DATA RECORDS START

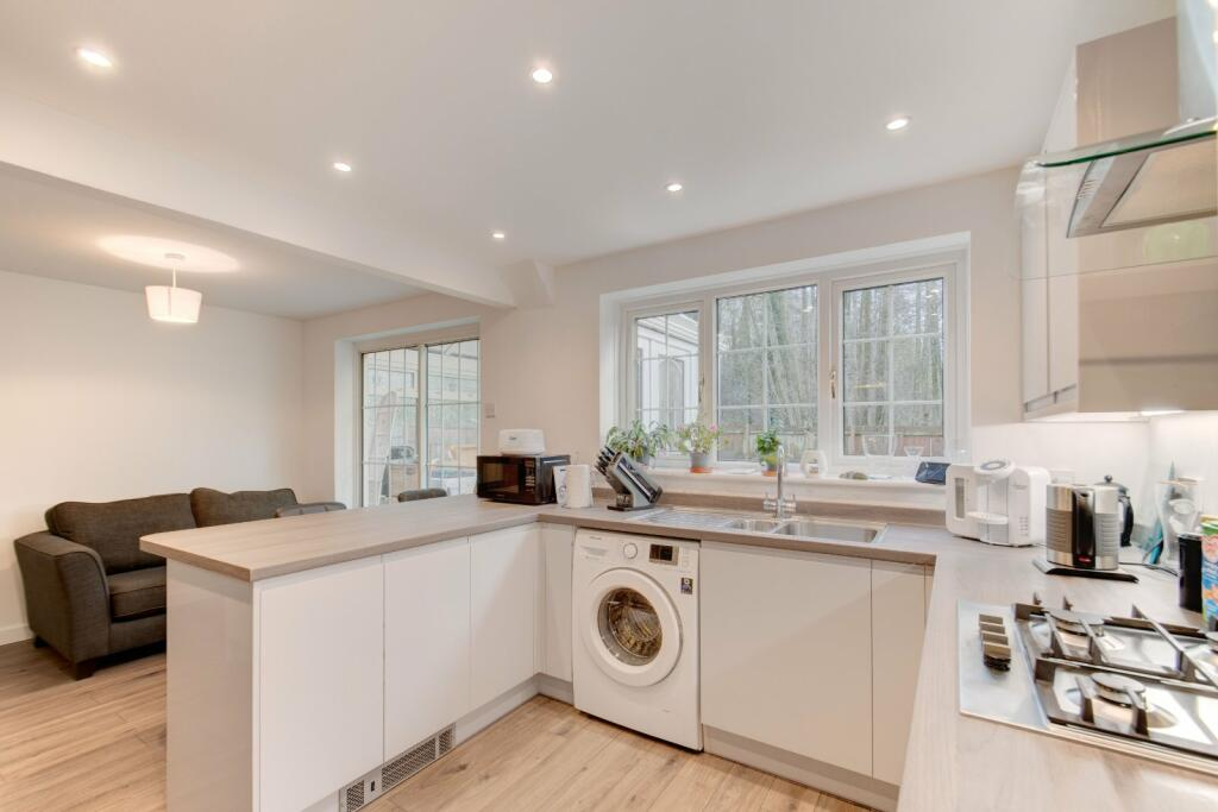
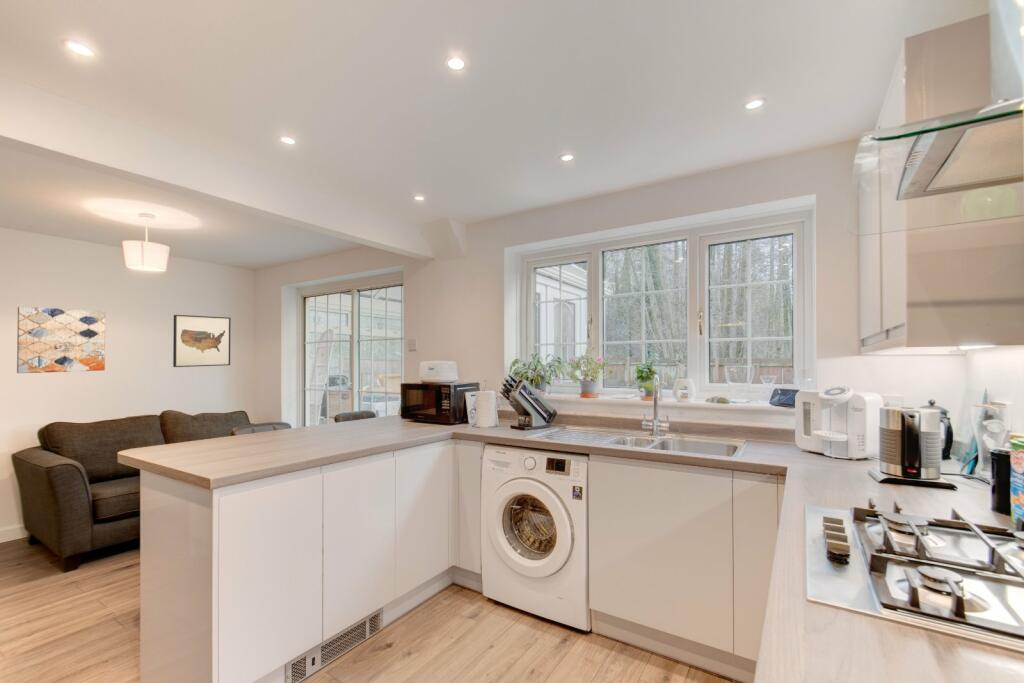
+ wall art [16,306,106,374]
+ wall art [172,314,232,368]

DATA RECORDS END
DATA RECORDS START

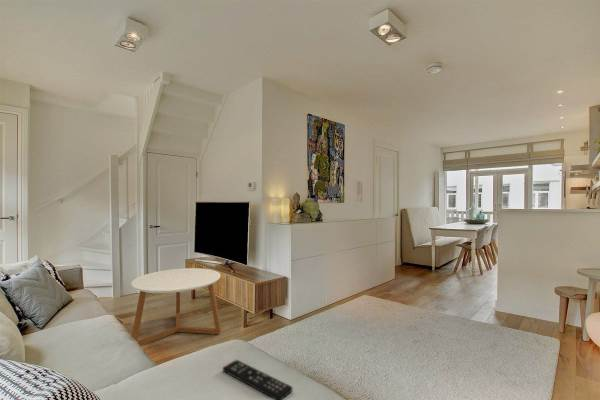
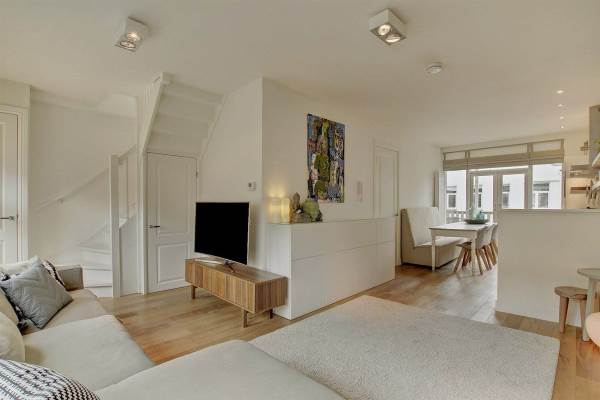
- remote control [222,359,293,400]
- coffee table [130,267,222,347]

DATA RECORDS END

→ **AIM OF THE EXERCISE**
Among the lines of the data, find every one that holds "wall" and copy it.

→ **REPLY**
+ wall art [16,306,106,374]
+ wall art [172,314,232,368]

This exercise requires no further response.